Here’s the thing. With a Narcissist, the beginning of relationships are always the best. It is only in the beginning that they are on their best behavior, besides when they are in front of people. It is only in the beginning that they’ll bring out their best tricks to impress you. Why? Because they have to put on the show in order for you to fall in love with who they could be and not who they are because who they are, is not someone you would truly choose to be with. What makes you fall in love with them? The words that they say and the actions that they do. Words like, “I’ve never met anyone else like you”, “you’re my soulmate”, “I can make you so happy, let me take care of you” and the best one “I love you and I’ve never loved anyone like I love you”. The actions that they do include, sending you flowers just because, purchasing your favorite wines or beer for when you get home after work, cook dinner and may even include candle light, and make you their every focus. All these things take place at a rapid pace. Usually it all happens within the first couple of weeks and does not last.

Narcissists create a chaotic rollercoaster in your life, also known as, Cycles. One day or maybe even a week at a time, you two are inseparable. Things seem to be looking up and he or she seems to truly care again. You even have the thought that he or she finally sees the value in you and the relationship that y’all have. You think, finally. Finally, I can breathe without walking on eggshells. Finally, I can go back to normal and not be chained to these four walls. Finally, I can see my family. Finally, I can talk to my friends.

Then out of nowhere, your “finally” vanishes and here you are yet again, broken. Here you are again, walking on eggshells and being so very careful not to say or do the wrong thing for fear of the repercussions. Here you are again, not speaking to family for fear of what your significant other may say. Here you are again, not answering text or phone calls from your friends because its easier to ignore them than it is to tell them your problem…again. Here you are again, all alone with just the feeling of rejection and not understanding why it is you who is dealing with this from someone that you love. From someone who is your whole world and you would move mountains for. Here you are again hearing things like, “you’re crazy”, “you didn’t see that”, “what is wrong with you”, “you’re so insecure”, “my ex cheated on me”, “your family hates me” and “your friends hate me”.

Then its back to how it used to be…again and you think, maybe you are crazy. Maybe just maybe you did over react and take that wrong. Maybe just maybe, your family does not like him or her. Maybe your friends don’t like him or her either. Just maybe, he or she is right about everything. After all, he or she seems to be back to normal.

Then back to the abuse and the name calling and the isolation.
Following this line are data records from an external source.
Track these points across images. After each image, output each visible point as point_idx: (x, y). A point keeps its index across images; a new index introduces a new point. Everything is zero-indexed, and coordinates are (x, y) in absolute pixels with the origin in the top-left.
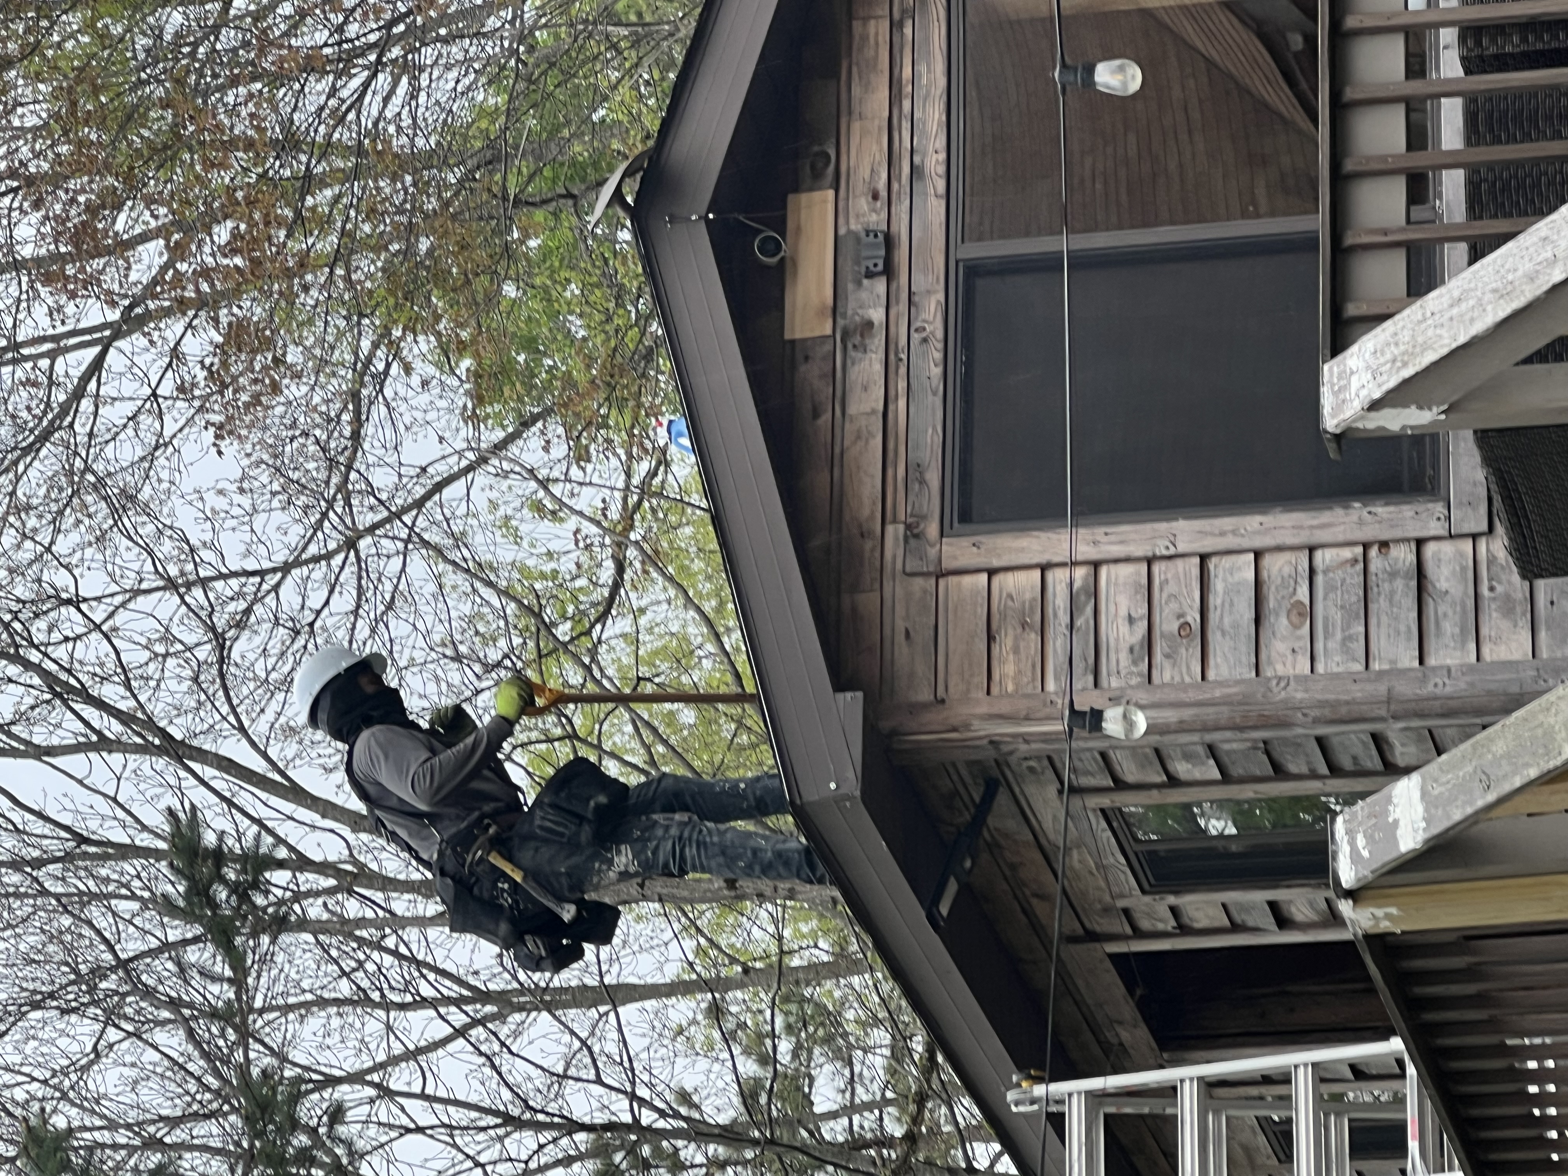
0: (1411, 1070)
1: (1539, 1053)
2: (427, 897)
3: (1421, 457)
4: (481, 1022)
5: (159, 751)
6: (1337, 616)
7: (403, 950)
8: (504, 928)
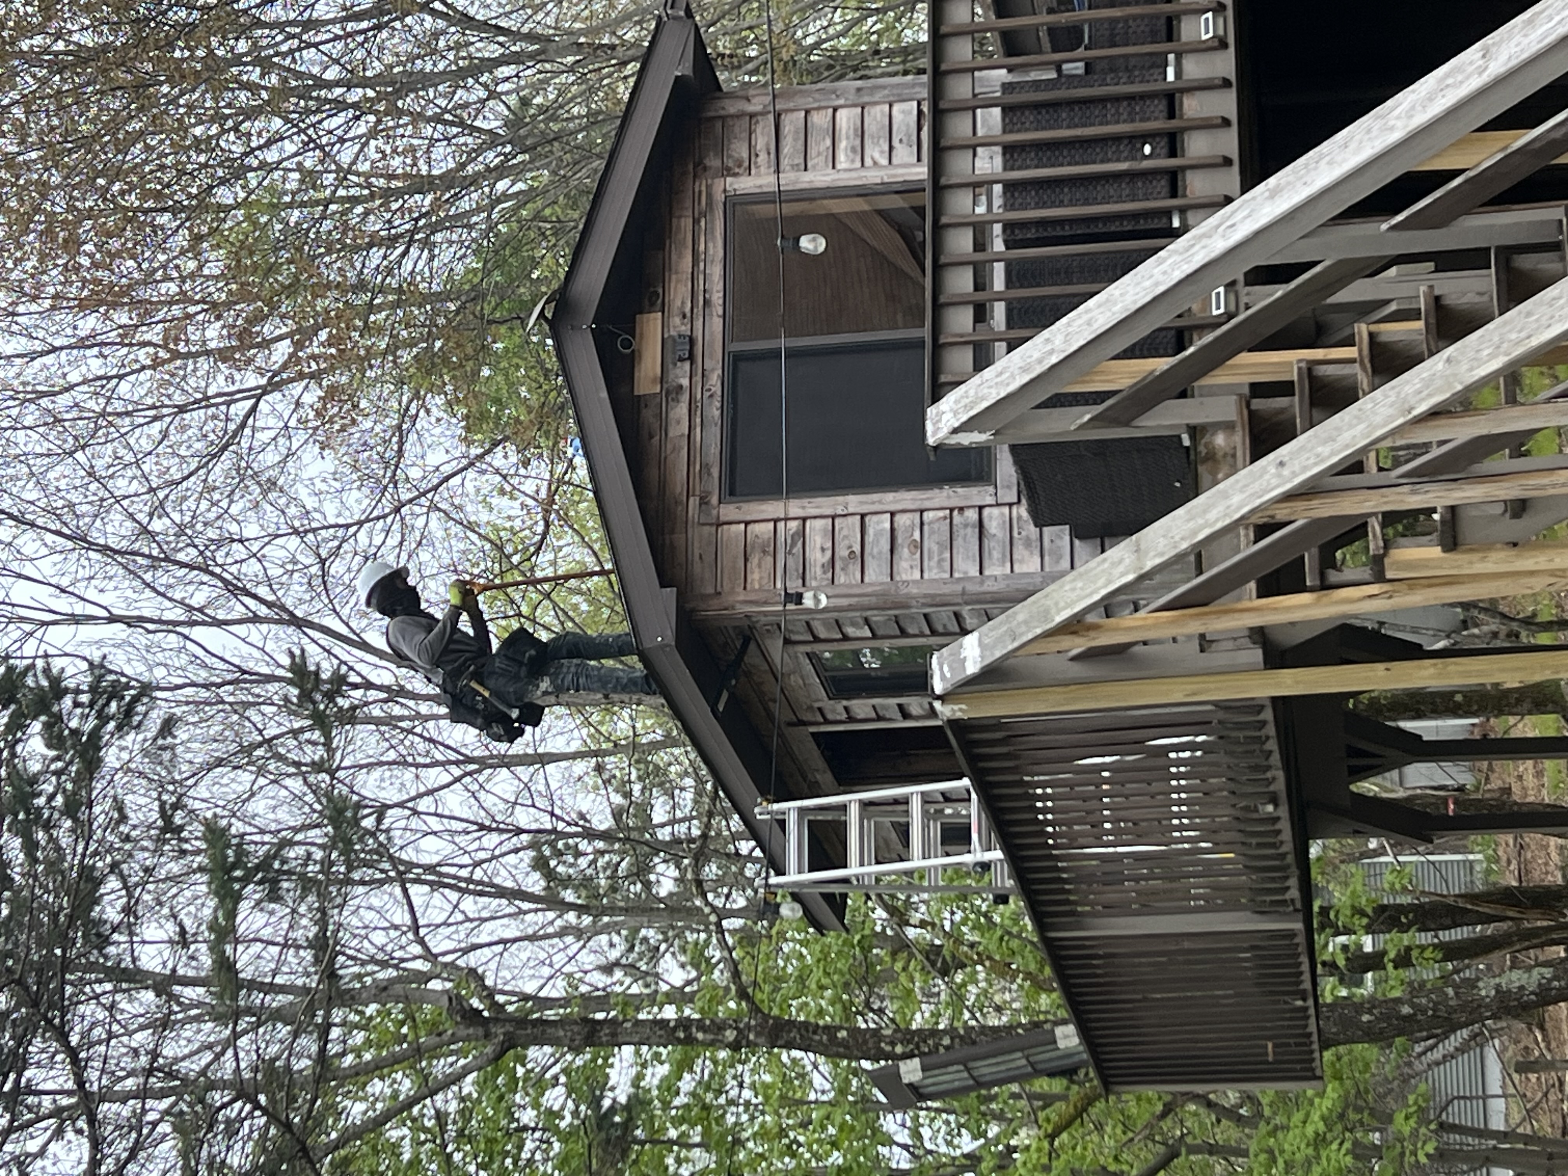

Do you understand that this is a cycle? The cycle is not going to break. Its never going to get back to where it was in the very beginning because he or she is NOT that person. Period. Stop holding out hope that they are or will be.

They won’t. EVER!

So start your escape plan now because its the only way you’ll survive it. Remember, don’t document it anywhere except your mind and only share it with someone you truly trust.

If not, you’ll contemplate suicide or murder to escape it.

YOU ARE ENOUGH. YOU ARE WORTH IT. YOU ARE BEAUTIFUL.